Some thoughts on this:

The entity data is not versioned here. In OpenSanctions, we're actually using a subfolder called artifacts/[run_id] to identify different ETL runs. This may not apply as well to Aleph, since it has no strong segregation of individual ETL runs.
This still doesn't have a nice way to do garbage collection on the archive without refcounting on entities.
We may want the entity object structure in the lake to be a new format, e.g. with a dataset field and statements lists on each entity (instead of properties).

Meet the daemons

Entity aggregator

A service that would traverse all individual statement files in the entities/statements folder, sort them into a combined order and then emit aggregated FtM entities.

Ideas: DuckDB doing a big fat UNION on the CSV files right from the bucket, or some monstrous Java MapReduce/Spark thing that is good at sorting a terabyte without breaking a sweat. (Output does not have to be FtM entities - a combined & sorted statements.csv has the same effect of making the data indexable).

Entity analyzer

A service that would read entities.ftm.json and does analysis on (a filtered, subset of) the entities, e.g. NER, language detection, translations, vectorization. New statements are chunked and written back to the lake.

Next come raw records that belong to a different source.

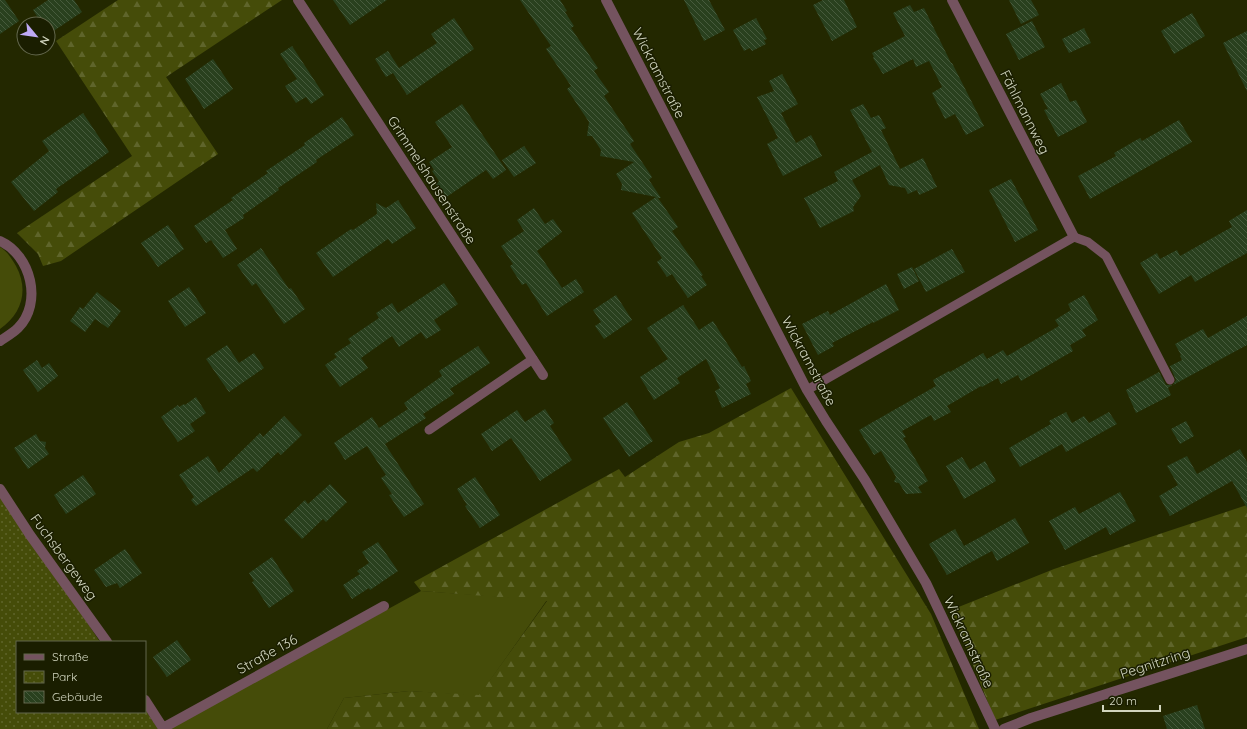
<svg xmlns="http://www.w3.org/2000/svg" width="1247" height="729" font-family="Quicksand,sans-serif">
  <style>
    .grass { fill: #454c09 }
    .forest { fill: url(#forest-firs) }
    .park { fill: url(#park-dots) }
    .building { fill: url(#building-back-hatch) }
    .lines { fill: none; stroke-linecap: round; stroke-linejoin: round }
    .service { stroke: #74535f; stroke-width: 9 }
    .minor { stroke: #74535f; stroke-width: 10 }
    .labels { text-anchor: middle; dominant-baseline: central; stroke-width: 3; stroke-linejoin: round; paint-order: stroke }
    .street-label { font-size: 14px; fill: #d1d5be; stroke: #1a1e00 }
  </style>
  <defs>
    <pattern id="forest-firs" width="22" height="20" patternUnits="userSpaceOnUse"><rect width="22" height="20" fill="#454c09"/><path d="M5 1l3.5 6h-7zM16 11l3.5 6h-7z" fill="#5f652b"/></pattern>
    <pattern id="park-dots" width="8" height="8" patternUnits="userSpaceOnUse"><rect width="8" height="8" fill="#454c09"/><path d="M2 2h.1M6 6h.1" fill="none" stroke="#5f652b" stroke-width="1.8" stroke-linecap="round"/></pattern>
    <pattern id="building-back-hatch" width="6" height="6" patternUnits="userSpaceOnUse"><rect width="6" height="6" fill="#29401e"/><path d="M-1 5l2 2M0 0l6 6M5-1l2 2" fill="none" stroke="#475b3d"/></pattern>
  </defs>
  <rect width="100%" height="100%" fill="#232800"/>
  <path class="grass" d="M0,247C7,251 12,259 16,266C29,290 22,314 0,329Z
    M421,591L547,600L479,696L409,691L344,698L327,729H169Z"/>
  <path class="forest" d="M118,0H282L166,77L218,154L61,261L43,266L38,254L17,233L132,156L56,41Z
    M791,388L931,614L979,729H327L344,698L409,691L479,695L547,601L421,591L414,582L619,469L625,477L679,442L709,433Z
    M1247,505V637L995,720L951,610L1054,569Z"/>
  <path class="park" d="M0,492L100,642H17V712H145V709L158,729H0Z"/>
  <path class="building" d="M0,0H5L19,21L0,34Z
    M48,0H74L82,12L49,34L48,32V24H42L33,10Z
    M333,0H387L350,25Z
    M520,0H560L567,11L565,12L574,26L571,28L598,68L594,71L609,92L604,96L634,141L630,144L652,177L649,180L661,198H658L678,227L672,231L703,275L701,276L707,285L688,298L672,274L667,277L657,262L662,258L632,213L656,197L621,190L622,184L616,174L634,162L600,156L601,150L592,136H587L589,122L567,89L571,86L546,49L551,46Z
    M684,0H709L725,30L704,41Z
    M823,0H844L857,27L832,41L813,5Z
    M1009,0H1031L1039,15L1021,24Z
    M910,5L914,12L924,8L951,63H952L984,126L966,135L955,114L945,119L932,93L942,87L929,61L916,67L913,59L883,74L873,58L874,57L872,53L905,36L893,13Z
    M1192,13L1205,36L1174,54L1161,31Z
    M454,18L474,49L407,95L393,73L386,77L375,59L388,51L399,68L437,43L431,34Z
    M756,18L767,39L764,40L766,44L752,51L750,48L744,51L733,30Z
    M1032,21L1045,47L1019,60L1006,34Z
    M1084,28L1091,43L1069,53L1062,39Z
    M1247,31V91L1223,43Z
    M292,46L324,95L311,104L306,97L296,103L285,86L297,79L280,54Z
    M213,59L233,89L204,109L185,79Z
    M782,74L798,104L781,113L796,143L811,135L822,156L783,176L767,144L778,138L757,97L774,91L769,81Z
    M1061,83L1070,102L1076,100L1087,122L1058,137L1044,110L1048,109L1040,94Z
    M462,104L506,170L493,179L486,170L445,198L436,184L439,181L432,171L434,170L429,162L452,147L435,122Z
    M863,104L871,118L879,115L886,128L881,130L900,169L923,158L937,187L919,195L917,190L908,194L905,188L889,185L880,165L852,180L861,196L853,207L854,211L820,228L804,198L838,181L834,172L872,152L850,110Z
    M83,113L109,152L56,189L58,192L34,211L11,182L49,151L42,141Z
    M342,117L354,135L316,160L317,162L278,188L279,190L243,215L244,218L225,230L237,249L223,258L211,240L206,243L194,226L233,200L231,198L268,173L266,171L305,145L304,143Z
    M1179,120L1192,142L1090,199L1078,176L1116,156L1114,153L1140,138L1142,141Z
    M524,146L536,163L514,177L502,160Z
    M1011,179L1038,230L1015,242L989,190Z
    M398,200L416,228L392,244L388,239L333,277L316,253L351,229L353,230L377,214L376,203L386,208Z
    M534,208L545,224L553,219L562,232L537,251L562,288L576,279L584,292L547,316L526,283L522,285L510,266L513,264L501,246L524,231L517,220Z
    M1247,210V253L1195,282L1191,275L1159,294L1140,263L1157,253L1160,259L1177,250L1180,256L1232,227L1229,221Z
    M168,225L184,249L158,267L141,243Z
    M261,248L289,289L291,288L305,309L284,324L256,283L252,286L237,265Z
    M952,249L965,272L926,292L914,269Z
    M912,267L919,281L904,289L897,274Z
    M444,283L458,304L434,320L441,330L426,339L421,332L399,347L392,336L361,358L368,368L340,387L325,365L337,357L334,354L351,343L348,339L379,318L376,313L392,303L398,313Z
    M886,284L899,310L873,323V322L832,343L834,346L818,355L802,324L828,311L830,315Z
    M189,287L206,313L185,327L168,301Z
    M97,292L121,311L108,328L95,319L85,332L70,321L80,307L83,309Z
    M616,295L632,320L604,339L595,326L601,322L593,310Z
    M1084,295L1098,320L1082,330L1086,336L1070,345L1073,351L1021,381L1018,375L1001,384L998,378L982,387L981,386L947,406L951,412L934,421L931,415L902,431L906,437L903,438L928,481L918,487L922,493L906,494L899,483L894,482L896,477L881,451L874,455L859,430L936,386L933,380L949,371L950,372L983,353L987,359L1003,350L1007,356L1059,326L1055,320L1071,310L1068,304Z
    M683,305L699,330L713,321L742,367L744,366L751,381L746,384L751,394L722,408L715,391L720,388L706,359L677,378L680,383L654,400L640,377L668,359L647,328Z
    M1247,316V345L1173,385L1176,380L1170,366L1182,360L1180,356L1181,355L1175,344L1203,329L1208,338Z
    M227,345L239,363L254,353L264,368L229,392L206,359Z
    M478,346L490,363L450,389L454,394L423,414L426,418L385,444L424,504L404,517L389,495L392,494L381,478L386,475L367,446L345,460L334,443L372,417L379,428L408,409L404,403L442,376L439,371Z
    M37,360L42,368L49,363L58,376L38,392L23,370Z
    M1159,372L1166,385H1172L1168,388L1171,395L1136,413L1126,390Z
    M196,397L206,413L190,424L195,431L178,442L161,417L178,405L179,407L184,404L185,405Z
    M627,402L653,441L629,457L603,418Z
    M545,409L554,423L550,426L572,460L540,481L511,438L492,451L481,434L517,410L525,422Z
    M1066,412L1072,423L1084,416L1089,423L1109,412L1117,424L1066,452L1062,444L1020,467L1009,448L1051,424L1049,421Z
    M284,416L302,435L281,455L278,452L257,472L253,468L196,506L191,500L194,497L179,475L208,456L219,473L260,433L263,437Z
    M1186,421L1194,436L1180,444L1171,429Z
    M36,434L40,441L46,442L45,448L49,454L28,469L14,448Z
    M1240,449L1247,462V508L1232,481L1170,516L1159,496L1178,485L1167,466L1187,456L1197,474Z
    M962,457L970,470L985,461L996,481L964,499L946,466Z
    M83,475L96,494L66,514L54,495Z
    M475,477L500,515L480,528L465,506L467,505L457,489Z
    M330,484L347,502L326,522L323,519L302,539L284,520L305,500L308,504Z
    M1120,492L1136,521L1110,535L1106,527L1065,550L1049,521L1075,507L1079,514Z
    M1015,518L1029,543L997,561L992,551L947,575L929,544L955,529L964,546Z
    M378,542L398,571L370,590L369,588L352,599L343,585L360,574L357,571L369,563L362,552Z
    M125,549L142,573L120,588L117,583L106,587L94,570Z
    M272,557L294,591L269,608L252,582L254,581L249,573Z
    M177,640L191,660L167,677L153,657Z
    M1197,705L1205,729H1167L1163,716Z"/>
  <g class="lines">
    <path class="service" d="M807,390L1074,237L1088,242L1106,256L1170,380
      M429,430L533,359"/>
    <path class="minor" d="M298,0L543,375
      M606,0L807,390L826,421L865,480L926,583L995,729
      M952,0L1074,237
      M0,241C31,255 43,303 18,328C13,333 6,337 0,341
      M0,489L30,535L107,642
      M145,700L163,728L384,606
      M1004,729L1031,718L1247,649"/>
  </g>
  <g class="labels">
    <g class="street-label">
      <text transform="translate(659 73) rotate(63)">Wickramstraße</text>
      <text transform="translate(1025 112) rotate(63)">Fählmannweg</text>
      <text transform="translate(432 180) rotate(57)">Grimmelshausenstraße</text>
      <text transform="translate(809 361) rotate(62)">Wickramstraße</text>
      <text transform="translate(64 557) rotate(54)">Fuchsbergeweg</text>
      <text transform="translate(969 642) rotate(65)">Wickramstraße</text>
      <text transform="translate(267 654) rotate(-29)">Straße 136</text>
      <text transform="translate(1155 663) rotate(-18)">Pegnitzring</text>
    </g>
  </g>
  <rect x="16" y="641" width="130" height="72" fill="#1a1e00" stroke="#63674c"/>
  <rect x="24" y="654" width="20" height="6" fill="#74535f" stroke="#63674c"/>
  <text x="52" y="661" font-size="12" fill="#d1d5be">Straße</text>
  <rect x="24" y="671" width="20" height="12" fill="url(#park-dots)" stroke="#63674c"/>
  <text x="52" y="681" font-size="12" fill="#d1d5be">Park</text>
  <rect x="24" y="691" width="20" height="12" fill="url(#building-back-hatch)" stroke="#63674c"/>
  <text x="52" y="701" font-size="12" fill="#d1d5be">Gebäude</text>
  <g transform="translate(36 36) rotate(119)"><circle r="19" fill="#1a1e00" stroke="#63674c"/>
  <path d="M0-3L7 15L0 10L-7 15Z" fill="#bea9f5"/>
  <text y="-6" font-size="11" font-weight="bold" text-anchor="middle" fill="#d1d5be">N</text>
  </g>
  <path d="M1103 705v6h57v-6" fill="none" stroke="#d1d5be" stroke-width="2"/>
  <text x="1109" y="705" font-size="12" fill="#d1d5be" stroke="#1a1e00" stroke-width="3" paint-order="stroke">20 m</text>
</svg>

These micro services are already built with this lake concept in mind:

Entity indexer

logstash -j128 -i s3://lake/[dataset]/entities.ftm.json

File ingestor

Reads uploaded documents from entities/crud (?) and then drops statement files into the statement folder every 60 MB (or after each document?).

If the backend supports notifications (eg. via SQS, PubSub), then the act of dropping a file to one origin/phase folder could trigger the subsequent layer of processing.

cf. https://min.io/docs/minio/linux/administration/monitoring/bucket-notifications.html

Catalog collector

Goes through each dataset folder, and brings a reduced version of the dataset metadata into a big overview catalog.json. This then pretty directly travels into the collections Aleph database.

Example: https://data.opensanctions.org/datasets/latest/index.json

Concept for user edits (3rd party apps)

An app, e.g. for Network Diagrams, would fetch the complete entities.ftm.json, load it in a temporary store (e.g. DuckDB) and do read/write operations on it. After an edit session, the resulting store is exported back to the lake.

Implementation stages

FtM 4.0 with dataset and catalog metadata specs
Make sure lake FS change notifications can be used for stage coupling
Build an followthemoney-store dumper
Find migration path for servicelayer archive

Long-term implications

This creates a flat-file alternative to followthemoney-store, using an external sorting mechanism to aggregate entity fragments.
The entities/crud/ section implicitly unifies the document and entity tables currently used in Aleph.
- Introduces versioning - nice in WYSIWYG scenarios.
No need to have collection table, index and catalog.json.
While we're at it, mappings become flat files (as is right and proper) and can be run by a daemon.
Lake folders can be copied between Aleph instances, making repeat processing (eg. leaks) unnecessary.
Re-indexing gains a huge performance boost (no sorting followthemoney-store tables, efficient bulk indexing).
Option for file-based inverted index building that can allow hi-performance cross-referencing (xref)
Improved infrastructure cost-efficiency as followthemoney-store postgresql (and therefore SSD storage) is obsolete

References

The outlined concept above is the result of a decade of open source tooling around this problem. A lot of experimental and production work has already been done within the FollowTheMoney/Aleph open source ecosystem:

servicelayer as the core document storage layer for Aleph/OpenAleph
nomenklatura by OpenSanctions for the statement based entities model
anystore by DARC as a generic key/value storage that can act both as a blob (file) storage backend or caching backend
leakrfc by DARC that was a first experiment for a standardized way of storing distributed file archives that Aleph, OpenAleph, memorious and other clients can read and write to.